START Data for this task

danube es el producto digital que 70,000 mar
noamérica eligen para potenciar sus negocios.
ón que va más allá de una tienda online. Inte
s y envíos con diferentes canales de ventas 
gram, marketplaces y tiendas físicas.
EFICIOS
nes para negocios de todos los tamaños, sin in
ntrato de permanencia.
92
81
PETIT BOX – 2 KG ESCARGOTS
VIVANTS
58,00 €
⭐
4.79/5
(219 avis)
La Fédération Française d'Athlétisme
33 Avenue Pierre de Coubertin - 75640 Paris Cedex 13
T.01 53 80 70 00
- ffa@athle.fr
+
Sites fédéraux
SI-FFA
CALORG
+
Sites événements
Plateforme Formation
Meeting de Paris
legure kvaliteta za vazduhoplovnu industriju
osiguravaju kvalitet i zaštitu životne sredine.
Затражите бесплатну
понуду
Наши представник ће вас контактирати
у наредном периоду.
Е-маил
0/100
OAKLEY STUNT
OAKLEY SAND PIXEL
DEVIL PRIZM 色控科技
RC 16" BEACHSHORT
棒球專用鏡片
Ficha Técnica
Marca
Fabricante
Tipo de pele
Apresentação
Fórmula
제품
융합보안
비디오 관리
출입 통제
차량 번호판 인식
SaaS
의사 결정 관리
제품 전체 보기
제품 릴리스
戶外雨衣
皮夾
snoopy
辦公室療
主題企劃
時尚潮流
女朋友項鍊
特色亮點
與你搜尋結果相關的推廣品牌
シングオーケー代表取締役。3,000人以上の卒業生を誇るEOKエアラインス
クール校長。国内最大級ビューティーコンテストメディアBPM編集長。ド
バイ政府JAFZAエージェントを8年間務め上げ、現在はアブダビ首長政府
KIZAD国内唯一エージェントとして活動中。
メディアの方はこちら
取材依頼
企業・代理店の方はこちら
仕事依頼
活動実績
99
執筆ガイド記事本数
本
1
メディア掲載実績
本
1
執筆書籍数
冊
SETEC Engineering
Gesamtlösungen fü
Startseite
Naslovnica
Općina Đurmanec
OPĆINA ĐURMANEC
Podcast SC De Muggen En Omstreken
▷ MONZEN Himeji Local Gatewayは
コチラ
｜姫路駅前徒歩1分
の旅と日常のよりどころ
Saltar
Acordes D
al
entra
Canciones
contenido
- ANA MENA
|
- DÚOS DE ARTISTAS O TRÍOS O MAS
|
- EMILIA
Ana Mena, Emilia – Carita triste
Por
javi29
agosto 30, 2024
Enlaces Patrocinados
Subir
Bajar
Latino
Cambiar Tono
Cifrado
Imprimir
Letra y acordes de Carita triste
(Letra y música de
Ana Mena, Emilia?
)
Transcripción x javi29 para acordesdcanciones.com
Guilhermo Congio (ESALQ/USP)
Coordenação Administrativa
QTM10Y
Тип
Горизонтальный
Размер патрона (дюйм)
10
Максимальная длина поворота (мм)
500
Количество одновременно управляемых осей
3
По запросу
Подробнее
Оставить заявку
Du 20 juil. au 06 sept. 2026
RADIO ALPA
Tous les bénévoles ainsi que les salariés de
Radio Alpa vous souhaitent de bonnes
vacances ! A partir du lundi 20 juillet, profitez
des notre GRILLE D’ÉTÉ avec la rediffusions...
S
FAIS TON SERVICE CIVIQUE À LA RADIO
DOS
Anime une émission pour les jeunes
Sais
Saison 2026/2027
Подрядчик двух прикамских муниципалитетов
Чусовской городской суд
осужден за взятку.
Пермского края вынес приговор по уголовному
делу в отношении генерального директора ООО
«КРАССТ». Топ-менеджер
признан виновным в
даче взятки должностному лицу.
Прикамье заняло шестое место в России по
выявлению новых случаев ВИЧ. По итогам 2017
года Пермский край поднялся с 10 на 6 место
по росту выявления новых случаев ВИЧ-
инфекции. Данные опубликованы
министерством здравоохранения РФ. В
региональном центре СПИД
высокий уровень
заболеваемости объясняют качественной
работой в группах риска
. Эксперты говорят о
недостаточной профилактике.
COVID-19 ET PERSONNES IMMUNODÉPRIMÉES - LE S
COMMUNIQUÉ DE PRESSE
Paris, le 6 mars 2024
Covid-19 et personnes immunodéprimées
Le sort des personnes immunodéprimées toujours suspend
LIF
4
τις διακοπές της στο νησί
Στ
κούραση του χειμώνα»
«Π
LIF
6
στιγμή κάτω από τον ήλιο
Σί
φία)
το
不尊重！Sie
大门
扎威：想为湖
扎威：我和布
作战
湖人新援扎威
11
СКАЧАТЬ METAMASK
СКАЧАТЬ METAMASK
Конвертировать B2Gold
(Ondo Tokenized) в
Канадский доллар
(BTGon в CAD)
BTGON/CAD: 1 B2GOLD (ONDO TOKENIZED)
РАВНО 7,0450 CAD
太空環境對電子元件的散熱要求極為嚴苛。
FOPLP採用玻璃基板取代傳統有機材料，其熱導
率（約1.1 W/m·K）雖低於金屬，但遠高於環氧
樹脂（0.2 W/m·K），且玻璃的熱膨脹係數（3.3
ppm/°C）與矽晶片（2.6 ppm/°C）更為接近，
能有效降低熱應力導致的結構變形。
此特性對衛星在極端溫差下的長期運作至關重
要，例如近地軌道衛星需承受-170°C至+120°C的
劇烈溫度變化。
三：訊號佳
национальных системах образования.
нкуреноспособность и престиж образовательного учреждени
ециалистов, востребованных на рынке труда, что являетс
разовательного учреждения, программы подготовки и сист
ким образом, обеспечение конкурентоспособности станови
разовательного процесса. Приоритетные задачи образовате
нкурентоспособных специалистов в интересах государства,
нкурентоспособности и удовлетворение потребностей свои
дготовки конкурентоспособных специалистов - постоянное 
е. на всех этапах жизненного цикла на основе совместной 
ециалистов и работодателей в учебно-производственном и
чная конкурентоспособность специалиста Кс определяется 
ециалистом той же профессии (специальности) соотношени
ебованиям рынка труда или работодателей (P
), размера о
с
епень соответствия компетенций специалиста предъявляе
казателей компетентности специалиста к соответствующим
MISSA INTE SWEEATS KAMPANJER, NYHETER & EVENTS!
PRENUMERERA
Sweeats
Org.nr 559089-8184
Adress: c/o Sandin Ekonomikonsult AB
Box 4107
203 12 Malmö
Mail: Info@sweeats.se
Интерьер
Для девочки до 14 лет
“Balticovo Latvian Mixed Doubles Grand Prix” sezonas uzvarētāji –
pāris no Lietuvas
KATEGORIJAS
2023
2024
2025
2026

END Data for this task

* Instructions to follow *
Scan the material above for the string "Paris" and report each line where you find it.

* Response box *
33 Avenue Pierre de Coubertin - 75640 Paris Cedex 13
Meeting de Paris
Paris, le 6 mars 2024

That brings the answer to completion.